Ainsi que le dit Richard Wilhem (traducteur allemand du Yi-King), « l’homme est associé à la formation de son destin car ses actions interviennent dans les événements de l’univers en tant que facteurs décisifs... C’est des germes que tout dépend. Tant que les choses sont encore à l’état naissant, il est possible de les gouverner. Mais dès qu’elles sont développées dans leurs conséquences, elles deviennent des réalités trop fortes pour l’homme qui demeure impuissant en face d’elles. » Et j’ajoute que c’est alors le destin qui s’empare de l’homme pour l’amener à réaliser ce qu’il n’a pas consciemment choisi. Je voudrai vous citer en illustration le titre d’un ouvrage allemand écrit par un contemporain de Jung : « Le hasard, une forme primitive du destin ».
Ostad Elahi nous dit : « Dieu peut connaître le destin final des créatures mais il n’applique cette connaissance à un destin précis que lorsqu’un acte est réalisé. Donc la plupart du temps, Dieu met en suspens le destin des hommes. C’est-à-dire qu’en toute situation, il met à leur disposition plusieurs voies et destinées possibles en fonction du libre arbitre que chacun peut exercer. Tant qu’une personne n’a pas choisi l’une de ces voies, son destin est en suspens […] ». Pour résumer, le Bon Dieu fait avec ce qu’il a !
Et Sédir de conclure :
« La fatalité est l’ombre d’une Liberté qui se fixe ; ainsi, le destin ne se lève qu’après la libre décision. Il est le passé ; il cherche à saisir le présent ; elle cherche à le préserver en éclairant l’avenir.

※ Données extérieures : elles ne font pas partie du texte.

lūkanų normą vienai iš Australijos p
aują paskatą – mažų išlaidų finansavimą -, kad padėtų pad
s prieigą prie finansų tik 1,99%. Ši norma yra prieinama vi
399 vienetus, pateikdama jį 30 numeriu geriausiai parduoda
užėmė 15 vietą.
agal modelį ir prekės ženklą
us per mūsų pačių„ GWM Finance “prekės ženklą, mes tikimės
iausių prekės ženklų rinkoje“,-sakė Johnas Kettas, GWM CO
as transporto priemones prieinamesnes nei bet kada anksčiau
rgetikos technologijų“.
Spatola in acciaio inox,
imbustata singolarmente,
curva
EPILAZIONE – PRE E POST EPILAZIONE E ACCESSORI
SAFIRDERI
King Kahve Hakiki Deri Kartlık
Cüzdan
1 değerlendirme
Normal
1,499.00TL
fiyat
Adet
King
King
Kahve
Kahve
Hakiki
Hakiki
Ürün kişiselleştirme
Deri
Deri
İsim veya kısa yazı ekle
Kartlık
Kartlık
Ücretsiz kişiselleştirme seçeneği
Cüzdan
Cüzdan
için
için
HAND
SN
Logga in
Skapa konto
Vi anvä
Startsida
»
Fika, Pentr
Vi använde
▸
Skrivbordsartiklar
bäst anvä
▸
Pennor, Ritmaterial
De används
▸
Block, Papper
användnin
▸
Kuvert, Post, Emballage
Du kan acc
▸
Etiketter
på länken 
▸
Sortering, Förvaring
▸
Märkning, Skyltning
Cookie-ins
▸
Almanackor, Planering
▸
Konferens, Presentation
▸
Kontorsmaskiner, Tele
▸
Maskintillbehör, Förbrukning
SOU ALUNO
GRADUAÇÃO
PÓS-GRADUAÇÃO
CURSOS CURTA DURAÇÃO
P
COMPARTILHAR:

« Le Christ nous dit cela d’ailleurs, en termes clairs et expressifs : Celui qui veut venir après moi (qui veut accomplir la perfection de son développement), qu’il renonce à soi-même (qu’il cultive sa liberté), qu’il se charge de sa croix (qu’il accepte son destin) et qu’il me suive (qu’il marche avec moi, dans une confiance entière). »
Ndlr : Tous les extraits de Sédir ont été pris dans son ouvrage – Mystique Chrétienne, chapitres « La destinée » et « Nos esclavages et notre liberté ».
(1) Mémoire du Comte de Cagliostro contre le Procureur Général.